EXERCISE REQUIREMENTS
Please copy out every line in the records below that includes the word "lines".

EXTRACTED ENTRIES
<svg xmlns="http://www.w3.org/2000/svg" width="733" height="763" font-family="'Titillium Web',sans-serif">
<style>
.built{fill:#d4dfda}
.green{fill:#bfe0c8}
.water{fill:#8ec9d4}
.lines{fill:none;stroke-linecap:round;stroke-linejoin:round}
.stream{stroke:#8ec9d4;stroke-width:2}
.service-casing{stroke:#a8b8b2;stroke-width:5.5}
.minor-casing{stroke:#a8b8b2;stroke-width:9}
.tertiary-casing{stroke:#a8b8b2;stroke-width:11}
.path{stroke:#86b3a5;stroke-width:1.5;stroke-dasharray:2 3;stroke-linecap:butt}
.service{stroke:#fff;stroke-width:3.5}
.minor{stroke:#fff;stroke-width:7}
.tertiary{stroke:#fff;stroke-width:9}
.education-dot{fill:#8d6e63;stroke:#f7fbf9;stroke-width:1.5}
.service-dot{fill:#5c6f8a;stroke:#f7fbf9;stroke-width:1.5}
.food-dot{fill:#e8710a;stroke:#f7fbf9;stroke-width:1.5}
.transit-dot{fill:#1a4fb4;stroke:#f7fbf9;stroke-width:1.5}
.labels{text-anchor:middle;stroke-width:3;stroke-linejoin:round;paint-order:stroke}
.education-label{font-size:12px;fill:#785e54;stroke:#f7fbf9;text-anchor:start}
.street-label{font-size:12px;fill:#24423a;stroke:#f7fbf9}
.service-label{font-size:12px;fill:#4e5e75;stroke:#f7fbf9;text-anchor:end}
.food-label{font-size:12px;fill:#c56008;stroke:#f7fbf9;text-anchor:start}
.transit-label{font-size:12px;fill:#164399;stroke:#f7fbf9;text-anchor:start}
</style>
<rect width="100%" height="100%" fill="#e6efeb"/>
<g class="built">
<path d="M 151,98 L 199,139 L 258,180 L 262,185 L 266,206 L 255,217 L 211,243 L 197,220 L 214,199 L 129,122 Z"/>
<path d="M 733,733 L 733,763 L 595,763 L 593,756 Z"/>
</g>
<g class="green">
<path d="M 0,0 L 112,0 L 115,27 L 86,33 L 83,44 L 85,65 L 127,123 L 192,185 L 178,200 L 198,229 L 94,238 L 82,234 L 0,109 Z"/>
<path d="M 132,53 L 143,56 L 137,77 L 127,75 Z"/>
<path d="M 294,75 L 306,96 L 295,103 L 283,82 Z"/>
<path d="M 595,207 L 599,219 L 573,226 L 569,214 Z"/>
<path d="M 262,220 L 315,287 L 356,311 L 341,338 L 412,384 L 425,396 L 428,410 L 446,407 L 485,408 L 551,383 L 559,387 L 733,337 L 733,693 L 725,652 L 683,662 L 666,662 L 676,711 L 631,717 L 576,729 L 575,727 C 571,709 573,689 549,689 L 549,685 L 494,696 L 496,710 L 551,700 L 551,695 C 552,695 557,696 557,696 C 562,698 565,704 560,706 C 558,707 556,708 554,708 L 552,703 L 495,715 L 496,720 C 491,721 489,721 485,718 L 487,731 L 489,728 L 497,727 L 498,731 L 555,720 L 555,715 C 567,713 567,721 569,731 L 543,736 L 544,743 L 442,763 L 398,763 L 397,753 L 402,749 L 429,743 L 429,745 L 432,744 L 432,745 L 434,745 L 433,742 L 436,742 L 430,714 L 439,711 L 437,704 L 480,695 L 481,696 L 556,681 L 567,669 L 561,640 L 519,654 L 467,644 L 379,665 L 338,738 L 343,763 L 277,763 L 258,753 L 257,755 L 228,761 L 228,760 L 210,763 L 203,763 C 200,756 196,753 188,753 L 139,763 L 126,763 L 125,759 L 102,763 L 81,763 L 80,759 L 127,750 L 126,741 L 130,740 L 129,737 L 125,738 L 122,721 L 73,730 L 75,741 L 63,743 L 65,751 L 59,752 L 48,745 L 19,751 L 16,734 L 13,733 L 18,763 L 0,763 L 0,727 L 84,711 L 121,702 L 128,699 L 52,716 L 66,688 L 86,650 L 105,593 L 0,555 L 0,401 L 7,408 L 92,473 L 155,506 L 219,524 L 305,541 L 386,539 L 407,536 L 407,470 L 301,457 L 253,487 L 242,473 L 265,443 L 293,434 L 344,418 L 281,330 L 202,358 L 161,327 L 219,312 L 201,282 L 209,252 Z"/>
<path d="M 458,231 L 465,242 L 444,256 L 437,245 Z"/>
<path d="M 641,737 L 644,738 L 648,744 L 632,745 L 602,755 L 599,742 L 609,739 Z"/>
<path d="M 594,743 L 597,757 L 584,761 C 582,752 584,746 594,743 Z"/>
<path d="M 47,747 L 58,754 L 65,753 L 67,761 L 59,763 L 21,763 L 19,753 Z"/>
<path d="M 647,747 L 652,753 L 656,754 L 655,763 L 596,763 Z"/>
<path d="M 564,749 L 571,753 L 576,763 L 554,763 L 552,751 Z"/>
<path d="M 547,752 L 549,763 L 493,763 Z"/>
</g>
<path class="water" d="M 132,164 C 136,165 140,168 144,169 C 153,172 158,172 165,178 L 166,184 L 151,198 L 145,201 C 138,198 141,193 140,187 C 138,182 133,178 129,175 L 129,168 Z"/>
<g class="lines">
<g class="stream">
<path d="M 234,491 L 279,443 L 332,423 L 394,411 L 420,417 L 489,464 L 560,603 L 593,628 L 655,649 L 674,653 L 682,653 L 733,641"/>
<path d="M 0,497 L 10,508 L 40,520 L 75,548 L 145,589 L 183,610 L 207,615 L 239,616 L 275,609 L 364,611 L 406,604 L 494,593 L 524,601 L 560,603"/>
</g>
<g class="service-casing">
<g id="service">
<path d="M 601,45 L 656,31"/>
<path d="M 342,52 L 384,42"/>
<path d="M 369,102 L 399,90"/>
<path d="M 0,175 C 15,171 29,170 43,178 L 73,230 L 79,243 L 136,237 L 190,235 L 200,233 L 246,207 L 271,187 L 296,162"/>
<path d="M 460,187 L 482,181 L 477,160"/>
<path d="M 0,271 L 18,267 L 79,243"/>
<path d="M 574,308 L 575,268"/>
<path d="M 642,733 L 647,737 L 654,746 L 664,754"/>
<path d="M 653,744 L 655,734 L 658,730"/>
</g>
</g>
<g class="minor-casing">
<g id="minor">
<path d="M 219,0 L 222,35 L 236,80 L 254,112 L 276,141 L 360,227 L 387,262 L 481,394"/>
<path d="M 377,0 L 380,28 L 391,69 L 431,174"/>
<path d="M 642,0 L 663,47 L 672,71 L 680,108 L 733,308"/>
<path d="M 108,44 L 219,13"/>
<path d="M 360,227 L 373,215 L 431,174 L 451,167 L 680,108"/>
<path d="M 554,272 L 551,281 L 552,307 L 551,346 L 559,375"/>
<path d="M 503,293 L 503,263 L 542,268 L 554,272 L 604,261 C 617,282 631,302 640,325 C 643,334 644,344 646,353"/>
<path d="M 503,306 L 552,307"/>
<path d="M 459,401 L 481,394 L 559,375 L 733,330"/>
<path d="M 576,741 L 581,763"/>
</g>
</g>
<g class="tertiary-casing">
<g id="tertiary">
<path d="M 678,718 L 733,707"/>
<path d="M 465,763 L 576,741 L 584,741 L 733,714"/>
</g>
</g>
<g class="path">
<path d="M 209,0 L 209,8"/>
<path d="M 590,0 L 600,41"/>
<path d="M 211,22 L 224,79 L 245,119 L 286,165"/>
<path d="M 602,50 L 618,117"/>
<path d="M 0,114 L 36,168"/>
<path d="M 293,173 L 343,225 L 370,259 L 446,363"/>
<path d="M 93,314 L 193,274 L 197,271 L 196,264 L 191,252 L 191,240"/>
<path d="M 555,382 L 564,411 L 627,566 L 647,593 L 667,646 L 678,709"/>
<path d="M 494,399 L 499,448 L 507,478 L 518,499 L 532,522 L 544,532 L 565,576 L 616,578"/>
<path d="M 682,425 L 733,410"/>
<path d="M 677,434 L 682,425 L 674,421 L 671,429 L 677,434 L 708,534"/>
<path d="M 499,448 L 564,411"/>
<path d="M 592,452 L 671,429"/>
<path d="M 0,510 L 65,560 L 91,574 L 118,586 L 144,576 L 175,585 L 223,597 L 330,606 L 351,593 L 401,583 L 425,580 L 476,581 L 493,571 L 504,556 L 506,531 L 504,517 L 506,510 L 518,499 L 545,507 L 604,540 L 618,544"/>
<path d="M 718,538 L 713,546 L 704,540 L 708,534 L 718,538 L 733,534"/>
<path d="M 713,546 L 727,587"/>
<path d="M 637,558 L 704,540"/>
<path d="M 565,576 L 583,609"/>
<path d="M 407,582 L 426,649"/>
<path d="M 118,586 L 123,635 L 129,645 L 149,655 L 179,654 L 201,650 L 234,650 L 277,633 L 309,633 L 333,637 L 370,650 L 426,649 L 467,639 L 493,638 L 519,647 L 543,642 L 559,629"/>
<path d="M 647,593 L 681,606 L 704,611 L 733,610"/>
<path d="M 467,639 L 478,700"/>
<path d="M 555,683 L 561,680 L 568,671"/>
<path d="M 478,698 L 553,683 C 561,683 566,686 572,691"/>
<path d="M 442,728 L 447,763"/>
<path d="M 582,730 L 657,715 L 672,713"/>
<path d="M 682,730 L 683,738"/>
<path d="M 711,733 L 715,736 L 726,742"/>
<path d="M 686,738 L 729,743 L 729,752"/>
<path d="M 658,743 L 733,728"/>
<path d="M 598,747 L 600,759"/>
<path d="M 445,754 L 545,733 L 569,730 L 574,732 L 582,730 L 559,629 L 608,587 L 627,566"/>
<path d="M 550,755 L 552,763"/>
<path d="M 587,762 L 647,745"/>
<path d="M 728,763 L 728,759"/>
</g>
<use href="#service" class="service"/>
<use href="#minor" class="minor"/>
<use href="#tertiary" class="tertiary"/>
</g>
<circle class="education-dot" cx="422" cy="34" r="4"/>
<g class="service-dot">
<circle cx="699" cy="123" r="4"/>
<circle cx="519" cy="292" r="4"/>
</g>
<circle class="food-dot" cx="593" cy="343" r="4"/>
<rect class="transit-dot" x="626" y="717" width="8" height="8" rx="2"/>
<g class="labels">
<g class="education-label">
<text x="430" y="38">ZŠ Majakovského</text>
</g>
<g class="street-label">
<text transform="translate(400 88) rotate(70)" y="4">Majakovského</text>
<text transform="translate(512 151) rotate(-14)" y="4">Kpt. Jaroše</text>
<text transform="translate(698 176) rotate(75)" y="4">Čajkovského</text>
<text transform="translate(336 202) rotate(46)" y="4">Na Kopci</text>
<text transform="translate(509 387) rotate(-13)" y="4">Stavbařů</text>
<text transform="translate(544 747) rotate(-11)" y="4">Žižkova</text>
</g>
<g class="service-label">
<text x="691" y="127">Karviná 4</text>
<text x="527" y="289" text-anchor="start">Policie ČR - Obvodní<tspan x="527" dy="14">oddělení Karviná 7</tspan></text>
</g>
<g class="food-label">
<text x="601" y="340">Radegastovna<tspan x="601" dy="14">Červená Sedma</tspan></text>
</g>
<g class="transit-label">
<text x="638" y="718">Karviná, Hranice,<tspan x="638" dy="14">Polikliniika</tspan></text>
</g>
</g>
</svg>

ANSWER TO THE PROBLEM
.lines{fill:none;stroke-linecap:round;stroke-linejoin:round}
<g class="lines">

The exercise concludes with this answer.